3D->2D Perspektive erhalten



  • Hallo Forum,
    ich habe eine 3D Punktewolke und möchte diese als 2D Abbildung aus verschiedenen Betrachtungswinkeln darstellen. Um dies zu erreichen verwende ich die homologen Koordinaten für Rotation, Translation und Skalierung. Im Ergebnis bekomme ich damit eine schöne isometrische Abbildung meiner Punktewolke – allerdings ohne Tiefe. Im folgenden ist Rotation eine Funktion, die um alle 3 Achsen eine 3x3 Rotationsmatrix entsprechend der Winkel ThetaX, ThetaY und ThetaZ zurück liefert. Scale ist ebenfalls eine 3x3 Matrix in deren Diagonale die Skalierungsfaktoren stehen.
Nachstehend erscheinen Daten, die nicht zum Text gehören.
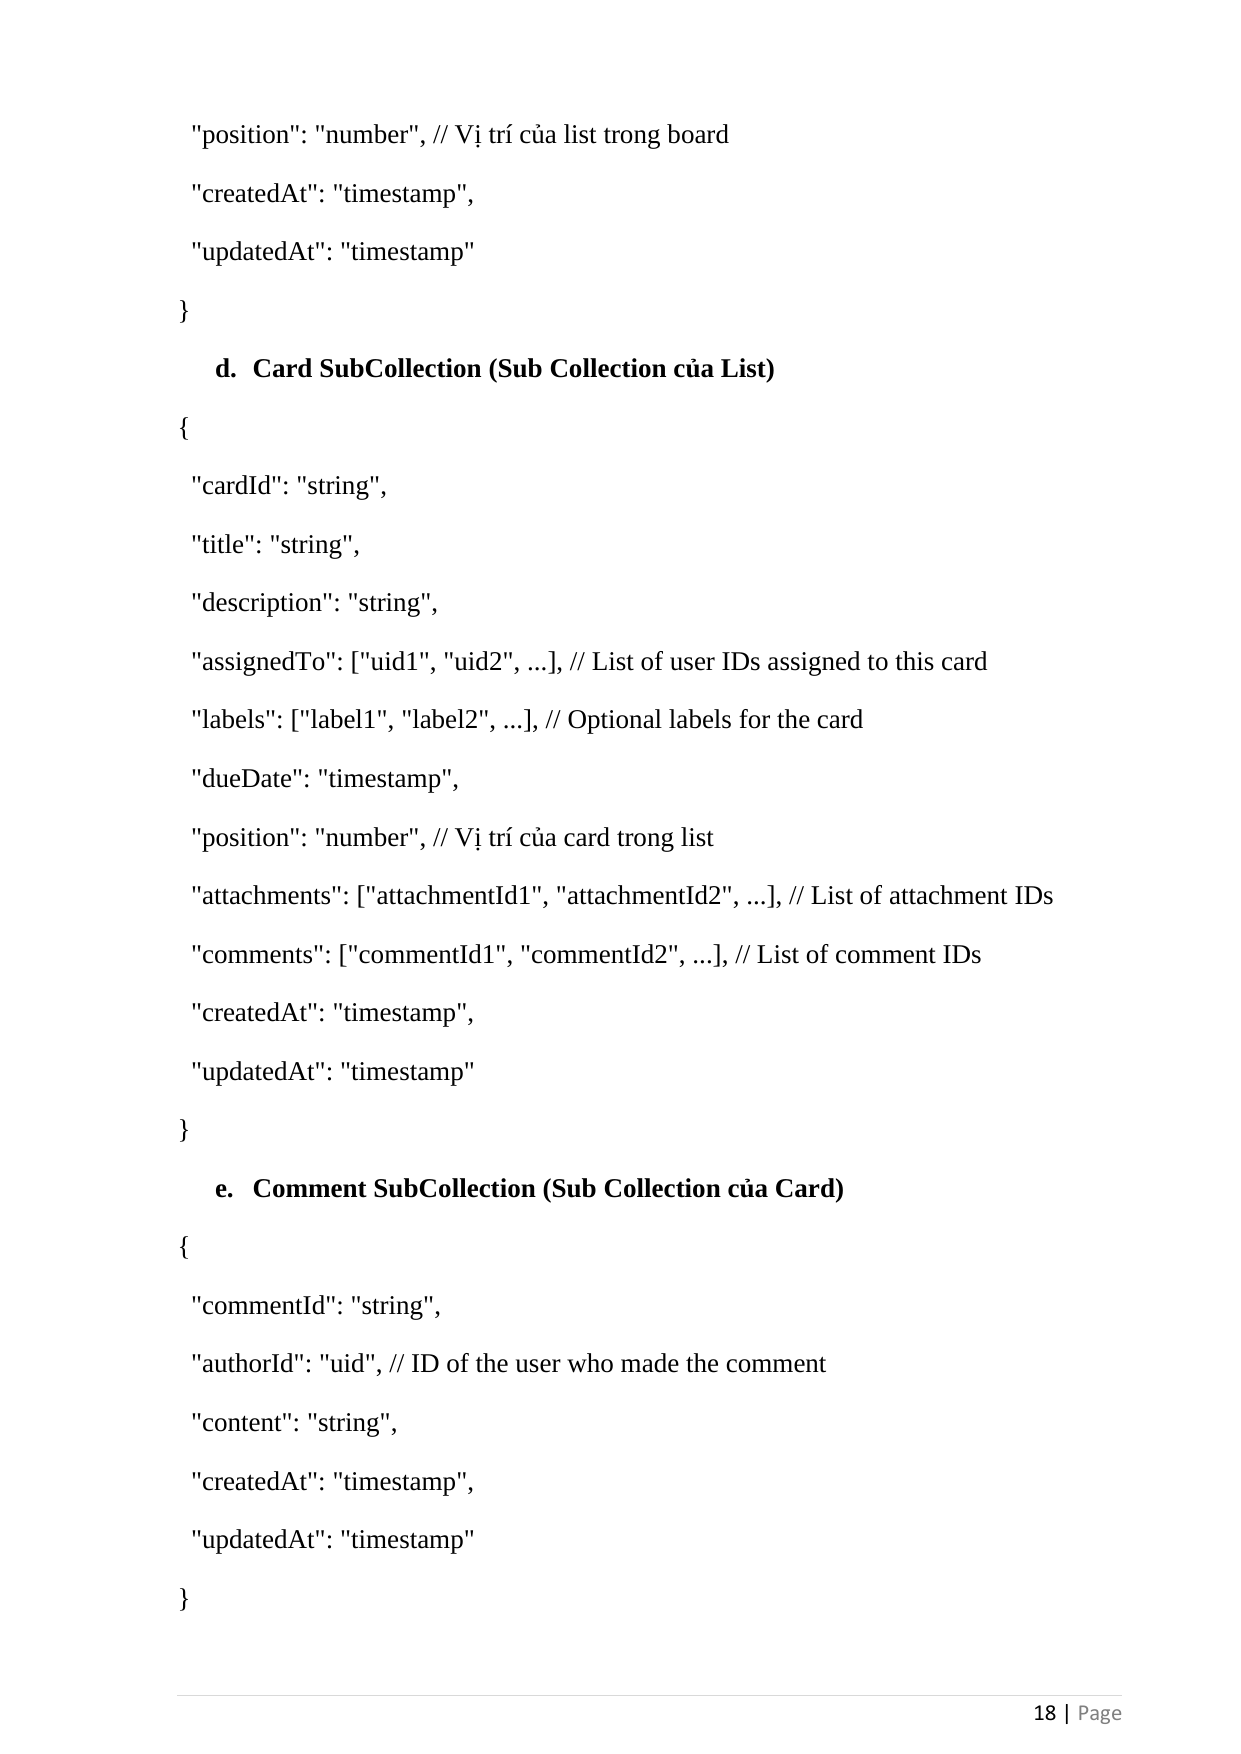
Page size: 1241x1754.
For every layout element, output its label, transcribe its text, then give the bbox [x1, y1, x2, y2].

text } [177, 294, 1122, 325]
text "createdAt": "timestamp", [177, 177, 1122, 208]
text } [177, 1113, 1122, 1144]
text "updatedAt": "timestamp" [177, 1055, 1122, 1086]
text "commentId": "string", [177, 1289, 1122, 1320]
text "description": "string", [177, 586, 1122, 618]
text "position": "number", // Vị trí của list trong board [177, 118, 1122, 149]
text { [177, 1230, 1122, 1262]
text "updatedAt": "timestamp" [177, 1523, 1122, 1554]
text { [177, 411, 1122, 442]
text "assignedTo": ["uid1", "uid2", ...], // List of user IDs assigned to this card [177, 645, 1122, 676]
text "comments": ["commentId1", "commentId2", ...], // List of comment IDs [177, 938, 1122, 969]
text "content": "string", [177, 1406, 1122, 1437]
text "updatedAt": "timestamp" [177, 235, 1122, 266]
text "createdAt": "timestamp", [177, 1464, 1122, 1496]
text "authorId": "uid", // ID of the user who made the comment [177, 1347, 1122, 1379]
list Comment SubCollection (Sub Collection của Card) [215, 1172, 1122, 1203]
text "cardId": "string", [177, 469, 1122, 501]
text "labels": ["label1", "label2", ...], // Optional labels for the card [177, 703, 1122, 735]
text "dueDate": "timestamp", [177, 762, 1122, 793]
text "createdAt": "timestamp", [177, 996, 1122, 1027]
text "title": "string", [177, 528, 1122, 559]
text "attachments": ["attachmentId1", "attachmentId2", ...], // List of attachment IDs [177, 879, 1122, 910]
text } [177, 1582, 1122, 1613]
list Card SubCollection (Sub Collection của List) [215, 352, 1122, 383]
text "position": "number", // Vị trí của card trong list [177, 821, 1122, 852]
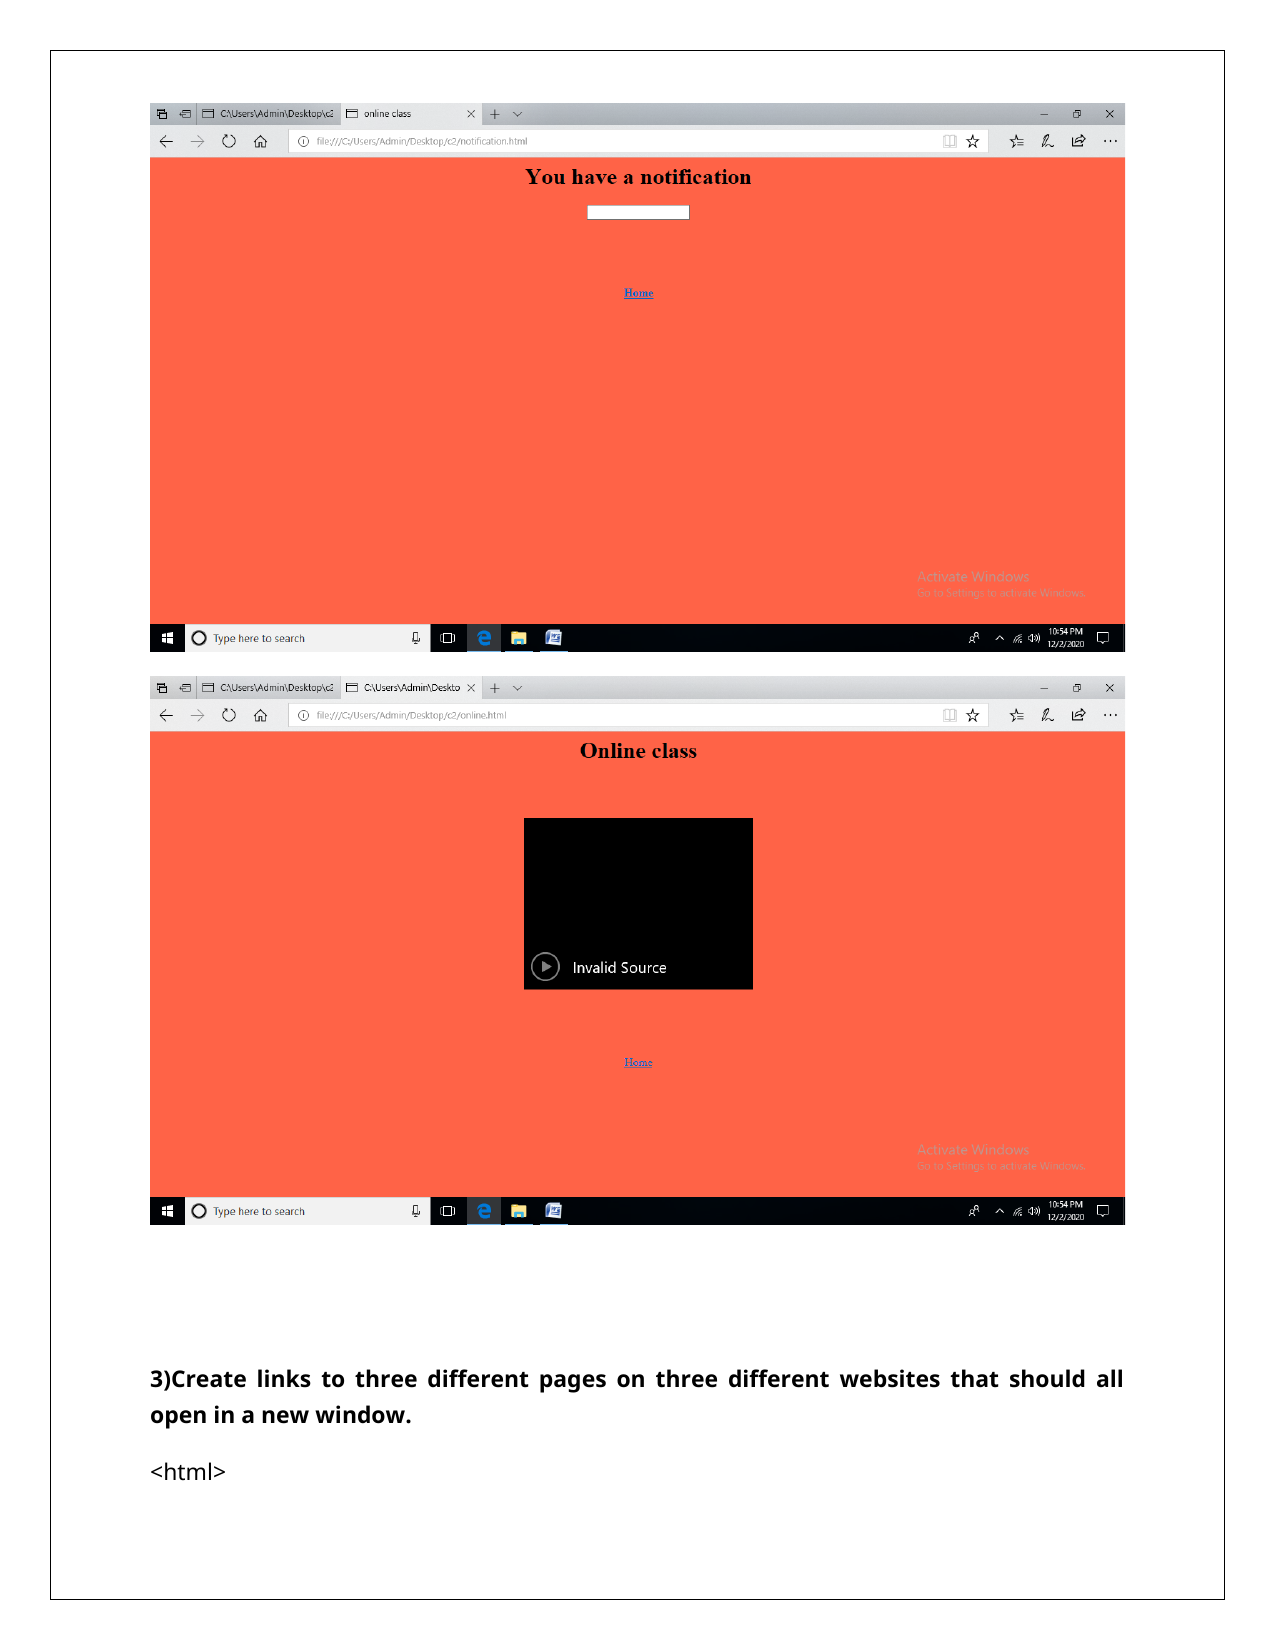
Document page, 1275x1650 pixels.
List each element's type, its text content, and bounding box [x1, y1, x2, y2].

text <html> [150, 1456, 1125, 1487]
text 3)Create links to three different pages on three different websites that should all open in a new window. [150, 1363, 1125, 1430]
picture [150, 103, 1125, 652]
picture [150, 676, 1125, 1225]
TM ist die 4x4 Homogene Abbildungsmatrix und POINT der 3D Punkt in homogenen Koordinaten.

    
      Sigma = Rotation(ThetaX, ThetaY, ThetaZ)*Scale;  
    
             | sigma11 sigma12 sigma13 0 |
        TM = | sigma21 sigma22 sigma23 0 |
             | sigma31 sigma32 sigma33 0 |
             | px      py      pz      1 |
        TP = TM*POINT;
    
    
    

    Aus TP habe ich dann die Bildschirmkoordinaten an der Kameraposition folgendermaßen berechnet:

    X = TP[0,0]/TP[3,0];
    Y = TP[1,0]/TP[3,0];

    Solange man keine perspektivische Verzerrung einbaut (px = py = pz = 0) funktioniert das Ganze auch, aber wenn man auch eine Bildtiefe in z.B. Z Richtung (pz != 0) hinzufügt, kann man die Punktewolke schon nicht mehr rotieren lassen, da sich die Verzerrung dann einfach mit dreht und letztere damit keinen Sinn mehr ergibt. Ich würde mich daher sehr freuen, wenn mir jemand einen Tipp geben könnte, wie ich das durch POINT definierte Objekt rotieren lassen kann, ohne dass sich die perspektivisch Verzerrung mit dreht.

    (Falls hier im Forum das Thema schon gelöst wurde, würde ich mich auch über einen Hinweis auf den entsprechenden Thread freuen).



  • Hallo Forum,
    die Lösung für mein Problem geht folgendermaßen:

    1. 3D Punkte rotieren und skalieren
      P‘ = Sigma*P;
    2. fertig rotierte und skalierte Punkte in homogene Koordinaten konvertieren
      HP[0] = P‘[0];
      HP[1] = P‘[1];
      HP[2] = P‘[2];
      HP[3] = 1;
    3. Mit der homogenen Transformationsmatrix TM nur noch die perspektivische Verzerrung durchführen – je nach Fluchtpunkt FP:
                 | 1     0   0  0 |                               
            HM = | 0     1   0  0 |
                 | 0     0   1  0 |
                 | FPx  FPy FPz 1 |
    
    

    HP‘ = HM*HP;
    4. Aus den homogenen Koordinaten nach 2D projizieren:

    X = HP‘[0]/HP‘[3];
    Y = HP‘[1]/HP‘[3];


  • |  Mod

    die stichwoerter die du fuer die suchmaschine suchst ist 3D transformation pipeline, z.B.
    https://docs.microsoft.com/en-us/windows/desktop/dxtecharts/the-direct3d-transformation-pipeline
    http://www.songho.ca/opengl/gl_transform.html

    im prinzip hast du dir das schon ararbeitet, man setzt verschiedene matrizen auf die nacheinander angewendet werden koennen. Im einfachsten fall hast du eine projektionsmatrix, oft auch eine camera matrix die das objekt inverse zur kamera transformiert, wenn du mehrere objekte hast, dann kommen object/world matrizen pro objekt hinzu.
    nach dieser eigentlichen pipeline gibt es noch implizit die screen/view/... transformation die die koordinaten vom sichtkegel (-1 bis +1 ) in pixelkoordinaten transformiert.

    Falls du viele punkte transformieren moechtest, macht es sinn erstmal alle matrizen der pipeline zu einer zu multiplizieren und dann jeden punkt nur noch mit dieser einen zu multiplizieren.

    Bei der perspektiwischen projektion musst du zudem, vor dem dividieren durch w, eventuel alle primitiven die ins negative fallen clippen.

    Ein kleines detail ist zudem wie gaengierweise die projektionsmatrix aufgesetzt wird, um divisionen durch 0 zu vermeiden und auch um eine bessere verteilung im depthbuffer zu erhalten, nutzt man eine near und far plane als tiefenbegrenzung, damit ist die projektionsmatrix dann etwas anders als du sie aufsetzt.